Pompe disease is a rare, inherited and often fatal disorder that disables the heart and muscles. It is caused by mutations in a gene that makes an enzyme called alpha-glucosidase (GAA). Normally, the body uses GAA to break down glycogen, a stored form of sugar used for energy. But in Pompe disease, mutations in the GAA gene reduce or completely eliminate this essential enzyme. Excessive amounts of glycogen accumulate everywhere in the body, but the cells of the heart and skeletal muscles are the most seriously affected. Researchers have identified over 300 different mutations in the GAA gene that cause the symptoms of Pompe disease, which can vary widely in terms of age of onset and severity.
Incidence & Prevalence
Current estimates for Pompe disease put the overall disease incidence at approximately 1 in 40,000 live births.

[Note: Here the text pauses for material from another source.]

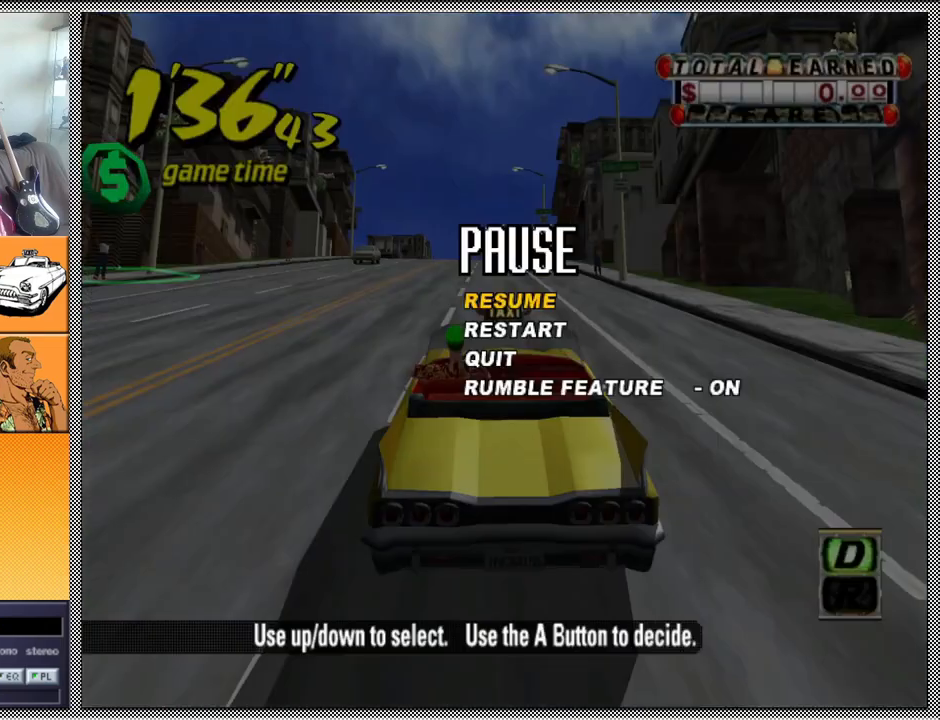
{"buttons": [], "left_stick": "center", "right_stick": "center", "events": []}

However, as with any rare disease, it is difficult to know exactly how many people are actually affected. Extrapolating from the assumed incidence figures, it is estimated that the current worldwide prevalence may be 5,000-10,000 people—of both genders and of varying ages and ethnicities.
Ethnic Distribution
The estimated incidence of 1 in 40,000 reflects a worldwide average. However, several studies suggest that incidence rates may vary rates among populations, and reported estimates range from 1 in 14,000 to 1 in 300,000, depending on geographic area or ethnic group examined.

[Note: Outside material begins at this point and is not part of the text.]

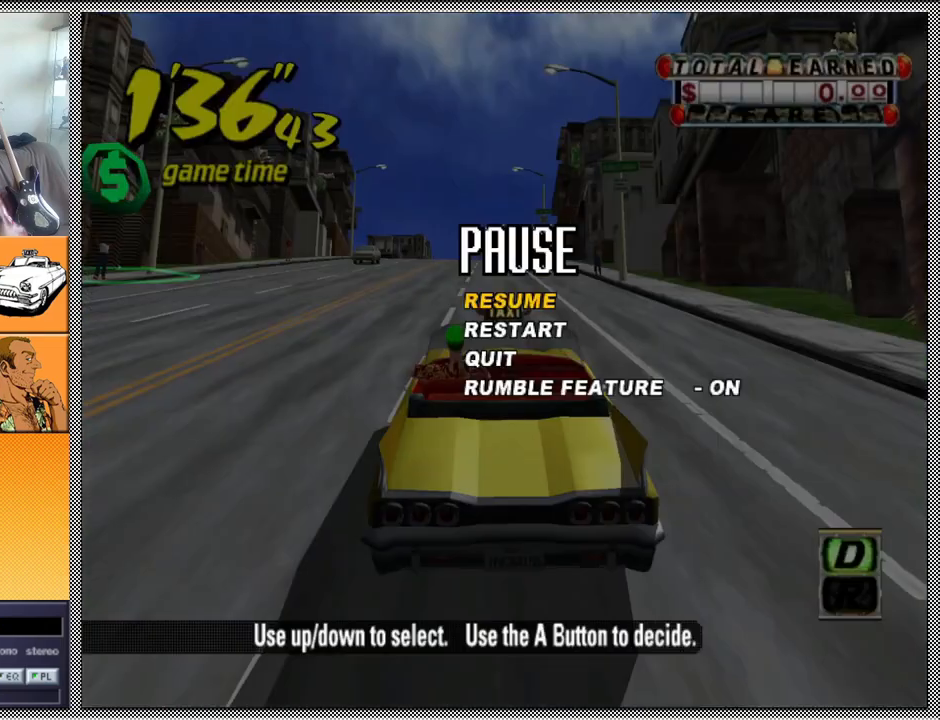
{"buttons": [], "left_stick": "center", "right_stick": "center", "events": []}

In infants, the disease appears to be more common among African-Americans and in southern China and Taiwan,[3] while adults with Pompe disease may have a comparatively high incidence in the Netherlands.[1] In addition, some of the specific GAA gene mutations have been identified as more common within certain groups.
References
Ausems MG, Verbiest J, Hermans MP, et al. Frequency of glycogen storage disease type II in The Netherlands: implications for diagnosis and genetic counseling. Eur J Hum Genet 1999 Sep; 7(6): 713-6.

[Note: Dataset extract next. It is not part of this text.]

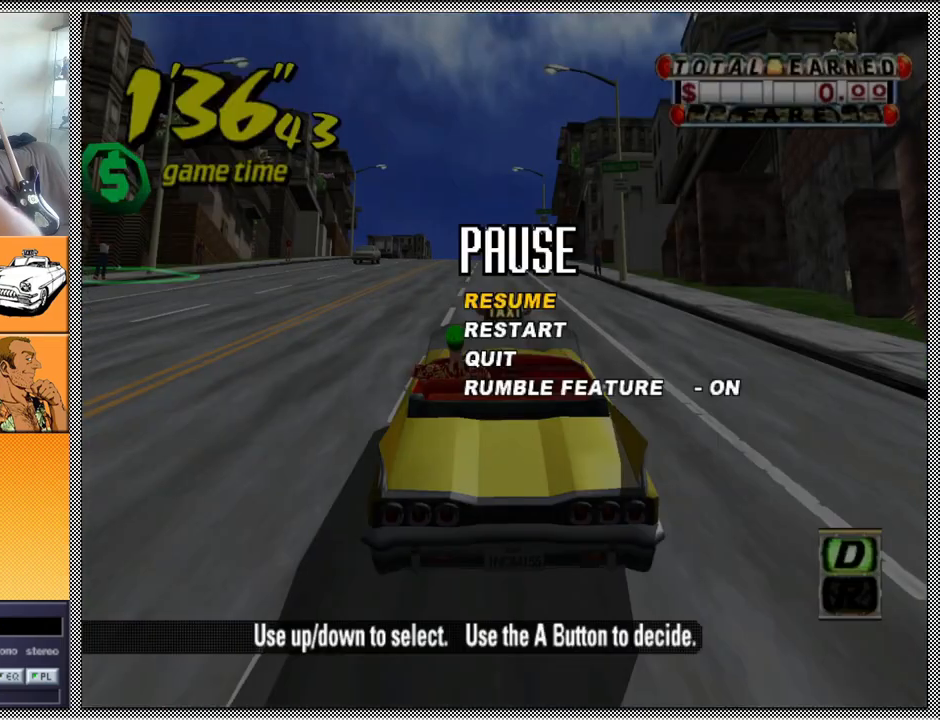
{"buttons": [], "left_stick": "center", "right_stick": "center", "events": []}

Martiniuk F, Chen A, Mack A, et al. Carrier frequency for glycogen storage disease type II in New York and estimates of affected individuals born with the disease. Am J Med Genet 1998; 79: 69-72.
Hirschhorn, Rochelle and Arnold J. J. Reuser. Glycogen Storage Disease Type II: Acid Alpha-Glucosidase (Acid Maltase) Deficiency. In: Scriver C, Beaudet A, Sly W, Valle D, editors. The Metabolic and Molecular Bases of Inherited Disease. 8th Edition. New York: McGraw-Hill; 2001; 3389-3420.